Es scheint, als ob auch die Vertreter der Steuerzahler nicht wissen, was sie tun. Eine zweite Airlinegruppe gehört ebenfalls der portugiesischen öffentlichen Hand: Sata und Azores Airlines der autonomen Region der Azoren. Gegen diese fliegt die Schwester Tap im Wettbewerb, vor der Pandemie sogar transatlantisch aus Ponta Delgada nach Nordamerika, aktuell zwischen Lissabon und Porto und den Azoren. Der Steuerzahler, der pro Kopf Tap mit über 300 Euro bezuschusst hat, kommt so zu sehr günstigen Flugtickets und zu doppelten Managementpositionen. Ryanair und EasyJet fliegen aber auch diese Strecken ohne Zuschuss, noch günstiger und mit weniger Verspätungen.

Die letzten Wochen hat ein anderes Unternehmen des Eigentümers massenhafte Flugausfälle und Verspätungen gesorgt: NAV Portugal, die Flugsicherung und Pendant zur Austro Control, hat eine neue Software eingeführt, die komplett aus dem Ruder lief. Lissabon war im Oktober einer der Flughafen mit den meisten Verspätungen.

Zuständig für all das ist ein Superminister: Pedro Nuno Santos, Infrastruktur und Wohnraumminister, der sich regelmäßig mit dem parteigleichem Premierminister Costa einen öffentlichen Schlagabtausch liefert und fast zum Rücktritt gezwungen wurde. Anders als Deutschland oder Österreich hat er die Tap-Beihilfen so schlecht verhandelt, dass es auch keinen Cent davon zurückgibt. Andere Länder haben mit Kreditrückzahlungen samt Zinsen sogar Gewinn dabei gemacht.

Von außen erscheint das Ministerium jedenfalls als unprofessionell, überfordert und inkompetent, mehr dazu in einer anderen Episode rund um den Flughafen Lissabon.

Die Privatisierung

Nun aber vom kleinteiligen zurück zum großen Ganzen. Als einziger Ausweg sieht der fragwürdige Superminister nun die Privatisierung, nachdem auch er bemerkt, dass über drei versenkte Milliarden genug sind. Doch wer kauft so eine Airline? Muss ein Käufer nicht, wie es damals bei Austrian der Fall war, zum lächerlichen Kaufpreis noch mehrere hundert Millionen Euro geschenkt bekommen?

Hier könnte ein doch genialer Schachzug verborgen liegen. Die aktuelle CEO hat sehr gute Verbindungen nach Frankreich, kommt von dort und hat selbst zwei Jahrzehnte bei Air France gearbeitet.
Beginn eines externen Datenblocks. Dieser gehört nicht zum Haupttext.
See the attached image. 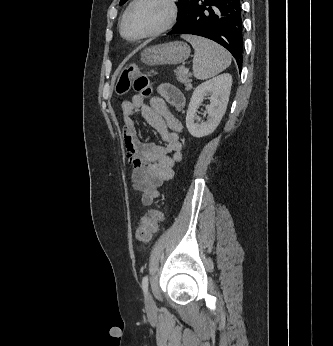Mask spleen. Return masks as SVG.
Listing matches in <instances>:
<instances>
[{"mask_svg": "<svg viewBox=\"0 0 333 346\" xmlns=\"http://www.w3.org/2000/svg\"><path fill=\"white\" fill-rule=\"evenodd\" d=\"M195 50L193 74L197 79L213 77L231 64L230 54L220 45L199 36H183Z\"/></svg>", "mask_w": 333, "mask_h": 346, "instance_id": "obj_1", "label": "spleen"}]
</instances>
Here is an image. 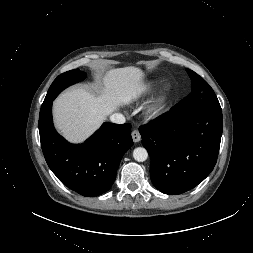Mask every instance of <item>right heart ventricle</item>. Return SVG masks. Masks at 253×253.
I'll return each instance as SVG.
<instances>
[{
	"mask_svg": "<svg viewBox=\"0 0 253 253\" xmlns=\"http://www.w3.org/2000/svg\"><path fill=\"white\" fill-rule=\"evenodd\" d=\"M155 85L156 83L153 80H147L136 85L130 91V95H129L130 99L135 100V101L143 99L144 97H146L148 94L152 92Z\"/></svg>",
	"mask_w": 253,
	"mask_h": 253,
	"instance_id": "right-heart-ventricle-1",
	"label": "right heart ventricle"
}]
</instances>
Schafft sie es, dass ein möglicher Käufer einen Schwan im hässlichen Entlein sieht, so könnte sie sich noch richtig bezahlt machen. Auch Carsten Spohr, der kein Freund der Mayrhuberschen Übernahme von Austrian ist, könnte unter Zugzwang geraten, nachdem Air France sich ITA geschnappt hat und IAG Iberia und Air Europa. Rational ist dies nicht, hat sich Lufthansa noch nie in kaufkraftschwachen Märkten behaupten können und viele Leichen im Keller (Lufthansa Italia, Lufthansa Berlin, Lufthansa Düsseldorf, Jump, Germanwings, Eurowings, …). Erst kürzlich hat Michael O’Leary im Gespräch mit dem norwegischen Staatsfondmanager gemeint, er siehe IAG als Käufer von TAP.

Fazit: Das Management landet immer weich, der frühere CEO und auch der Netzwerkchef haben mittlerweile bei Etihad angeheuert, der vorherige Netzwerkchef hat sein Unwesen bei Austrian und danach bei Netjets betrieben. In einiger Zeit werden wir wissen, wie die Geschichte ausgeht: Wird Tap eine neue Malev oder kauft doch jemand die Golfairline vom Atlantik, der die Staatskassen bald nicht mehr offenstehen.